Durante duas décadas, o Arco foi tratado como uma promessa recorrente, quase folclórica, sempre lembrada em campanhas e esquecida nos gabinetes. Estudos se acumulavam, discursos se repetiam e a Região Metropolitana do Recife continuava refém de um dos trânsitos mais caóticos do país, com a BR-101 saturada e Suape operando aquém de sua vocação logística plena. Faltava o que nunca é trivial na política: decisão.

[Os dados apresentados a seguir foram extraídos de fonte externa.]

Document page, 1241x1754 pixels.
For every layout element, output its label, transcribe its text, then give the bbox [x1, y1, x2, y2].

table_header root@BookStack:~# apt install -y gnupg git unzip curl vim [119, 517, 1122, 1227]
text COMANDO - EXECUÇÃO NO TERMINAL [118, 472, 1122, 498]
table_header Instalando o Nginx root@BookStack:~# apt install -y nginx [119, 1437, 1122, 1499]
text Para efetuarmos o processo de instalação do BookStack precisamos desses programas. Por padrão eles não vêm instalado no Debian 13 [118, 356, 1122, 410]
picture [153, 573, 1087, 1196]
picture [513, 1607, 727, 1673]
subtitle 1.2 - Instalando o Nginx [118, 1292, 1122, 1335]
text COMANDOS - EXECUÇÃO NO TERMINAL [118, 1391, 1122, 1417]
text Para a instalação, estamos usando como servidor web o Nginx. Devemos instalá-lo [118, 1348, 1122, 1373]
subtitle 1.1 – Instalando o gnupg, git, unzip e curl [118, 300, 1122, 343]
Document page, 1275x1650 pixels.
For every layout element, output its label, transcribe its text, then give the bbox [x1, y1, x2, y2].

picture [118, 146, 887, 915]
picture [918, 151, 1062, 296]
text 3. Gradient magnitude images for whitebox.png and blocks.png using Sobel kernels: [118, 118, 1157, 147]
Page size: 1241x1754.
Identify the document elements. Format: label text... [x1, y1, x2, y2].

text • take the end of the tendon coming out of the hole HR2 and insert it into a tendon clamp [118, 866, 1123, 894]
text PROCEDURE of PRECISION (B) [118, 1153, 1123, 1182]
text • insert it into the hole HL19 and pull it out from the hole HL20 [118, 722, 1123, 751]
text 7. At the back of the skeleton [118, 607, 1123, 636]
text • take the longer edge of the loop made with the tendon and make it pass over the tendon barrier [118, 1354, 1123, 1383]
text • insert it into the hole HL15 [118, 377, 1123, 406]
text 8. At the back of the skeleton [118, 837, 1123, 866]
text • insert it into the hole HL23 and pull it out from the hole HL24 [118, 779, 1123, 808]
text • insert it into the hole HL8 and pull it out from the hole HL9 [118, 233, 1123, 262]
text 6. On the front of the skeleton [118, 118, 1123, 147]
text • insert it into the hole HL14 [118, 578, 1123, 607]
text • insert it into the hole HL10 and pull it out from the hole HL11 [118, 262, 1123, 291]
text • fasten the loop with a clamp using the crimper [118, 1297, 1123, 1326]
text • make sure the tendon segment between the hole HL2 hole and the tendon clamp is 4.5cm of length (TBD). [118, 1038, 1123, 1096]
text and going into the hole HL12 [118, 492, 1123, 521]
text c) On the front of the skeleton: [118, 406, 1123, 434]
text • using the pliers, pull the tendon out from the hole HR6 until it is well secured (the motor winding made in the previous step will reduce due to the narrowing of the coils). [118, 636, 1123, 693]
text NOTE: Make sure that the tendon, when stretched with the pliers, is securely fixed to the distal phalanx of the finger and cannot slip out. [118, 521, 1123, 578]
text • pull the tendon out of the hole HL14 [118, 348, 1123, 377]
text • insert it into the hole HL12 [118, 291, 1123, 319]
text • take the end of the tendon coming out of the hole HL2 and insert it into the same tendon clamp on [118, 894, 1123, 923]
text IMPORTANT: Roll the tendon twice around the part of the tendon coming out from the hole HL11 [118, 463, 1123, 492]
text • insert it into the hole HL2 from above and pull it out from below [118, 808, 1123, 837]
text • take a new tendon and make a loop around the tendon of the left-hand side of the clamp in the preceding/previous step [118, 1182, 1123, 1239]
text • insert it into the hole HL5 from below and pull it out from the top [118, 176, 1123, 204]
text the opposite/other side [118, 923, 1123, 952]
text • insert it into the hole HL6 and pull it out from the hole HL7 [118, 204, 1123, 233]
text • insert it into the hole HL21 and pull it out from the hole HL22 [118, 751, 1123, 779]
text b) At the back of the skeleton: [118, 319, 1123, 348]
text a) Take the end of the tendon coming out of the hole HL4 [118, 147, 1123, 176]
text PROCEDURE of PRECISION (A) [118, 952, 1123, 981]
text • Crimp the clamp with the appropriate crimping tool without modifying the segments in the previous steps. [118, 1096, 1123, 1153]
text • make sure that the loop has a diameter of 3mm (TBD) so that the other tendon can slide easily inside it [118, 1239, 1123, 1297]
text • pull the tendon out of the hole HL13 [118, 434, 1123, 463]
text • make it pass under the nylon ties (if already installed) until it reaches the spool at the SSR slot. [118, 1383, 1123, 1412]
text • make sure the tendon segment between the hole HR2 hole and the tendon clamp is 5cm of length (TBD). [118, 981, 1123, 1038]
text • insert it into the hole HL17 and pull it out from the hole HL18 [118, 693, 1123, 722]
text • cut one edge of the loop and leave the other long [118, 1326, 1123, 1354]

Ao autorizar o início das obras do trecho que liga Moreno ao Cabo de Santo Agostinho, Raquel Lyra rompe esse ciclo de inércia. Mais do que anunciar investimentos, a governadora assumiu o custo político, técnico e financeiro de enfrentar um gargalo histórico. Com R$ 632 milhões assegurados, 25 quilômetros de extensão e integração direta entre a BR-232, a BR-101 e o Porto de Suape, o Arco Metropolitano deixa de ser projeto e passa a ser obra — uma diferença fundamental para quem governa.
Assim como a duplicação da BR-232 foi decisiva para integrar o interior ao litoral e impulsionar novos polos econômicos, o Arco nasce com a missão de reorganizar a mobilidade da Região Metropolitana e reposicionar Pernambuco no mapa logístico do Nordeste. Ao retirar o tráfego pesado das áreas urbanas, aliviar a BR-101 e criar um corredor moderno de escoamento da produção, a obra impacta diretamente a competitividade do Estado e a qualidade de vida da população.
Há também um componente político inequívoco. Grandes obras estruturadoras costumam definir gestões e marcar gerações. Jarbas ficou associado à BR-232 porque teve visão estratégica e coragem administrativa para executá-la. Raquel Lyra caminha para construir uma marca semelhante. Ao destravar o Arco Metropolitano, ela sinaliza que seu governo não se limita à gestão do cotidiano, mas pensa Pernambuco em escala histórica.
O Arco, inserido no programa PE na Estrada, reforça ainda a narrativa de reconstrução da capacidade do Estado de investir. Em um cenário de restrições fiscais e descrença generalizada, a gestão Raquel Lyra mostra que planejamento, articulação política e responsabilidade fiscal podem andar juntos. Não por acaso, o projeto reuniu apoio amplo de prefeitos, parlamentares e lideranças de diferentes campos políticos.
Se a duplicação da BR-232 foi o eixo do desenvolvimento no início dos anos 2000, o Arco Metropolitano tem tudo para ser o símbolo da infraestrutura pernambucana desta década. E, ao contrário de tantos anúncios do passado, ele agora tem endereço, recursos e prazo. Isso muda tudo — para o Estado e para a política.